[9] RFR(S): 8068945: Use RBP register as proper frame pointer in JIT compiled code on x86

Zoltán Majó zoltan.majo at oracle.com
Wed Apr 22 16:26:22 UTC 2015


Hi Vladimir,


I managed to do some more work on this enhancement. Please see details 
below.

On 04/01/2015 03:38 PM, Zoltán Majó wrote:
> Hi Vladimir,
>
>
> On 03/30/2015 11:39 PM, Vladimir Kozlov wrote:
>> On 3/30/15 2:13 PM, Zoltán Majó wrote:
>>> Hi Vladimir,
>>>
>>>
>>> thank you for the feedback!
>>>
>>> On 03/30/2015 10:27 PM, Vladimir Kozlov wrote:
>>>> How about PreserveFramePointer instead of simple FramePointer?
>>>>
>>>> PreserveFramePointer will mean that compiled (or other) code will use
>>>> that register only as Frame pointer.
>>>
>>> I will change the flag's name to PreserveFramePointer and will also
>>> update the description.

I changed the flag's name to PreserveFramePointer, just as you suggested.

>>>
>>>> Zoltan, x86 flags setting should be in general globals_x86.hpp. You
>>>> can #ifdef _LP64 there too. I don't understand why you only set it to
>>>> true on linux-x64.
>>>
>>> I remembered that the original discussion with Brendan Gregg mentioned
>>> only Linux's perf tool as a possible use case for "proper" frame
>>> pointers. So I was unsure whether to enable proper frame pointers by
>>> default on other x64 platforms as well.
>>>
>>> But if you think it would be better to have proper frame pointers on 
>>> all
>>> x64 platforms, I will change the code to set PreserveFramePointer to
>>> true for all x64 platforms. Just please let me know.

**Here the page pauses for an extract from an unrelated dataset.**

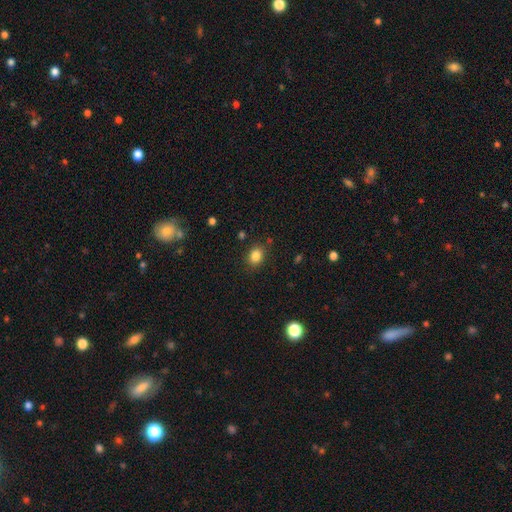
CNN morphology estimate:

The current webrev sets the PreserveFramePointer flag to to true on all 
x86_64 platforms and to false on all other platforms.

>>
>> Currently compiled code for all x86 platforms is almost the same 
>> (win64 has difference in registers usage) and we should keep it that 
>> way.
>>
>> Also the original request was to have flag to enable such behavior 
>> (use RBP only as FP). So to have it off by default is acceptable. If 
>> performance group or someone find a regression (or bug) due to this 
>> change we can switch the flag off by default before jdk9 release.
>>
>> Try to run pstack on Solaris and jstack on OSX to make sure they 
>> report correct call stack with compiled java methods. And JFR.
>> Also it would be nice to run SunStudio analyzer to verify that it works.
>
> I ran all tools you've suggested. JFR and jstack is unaffected, pstack 
> produces nice stack traces (it did not always do so before).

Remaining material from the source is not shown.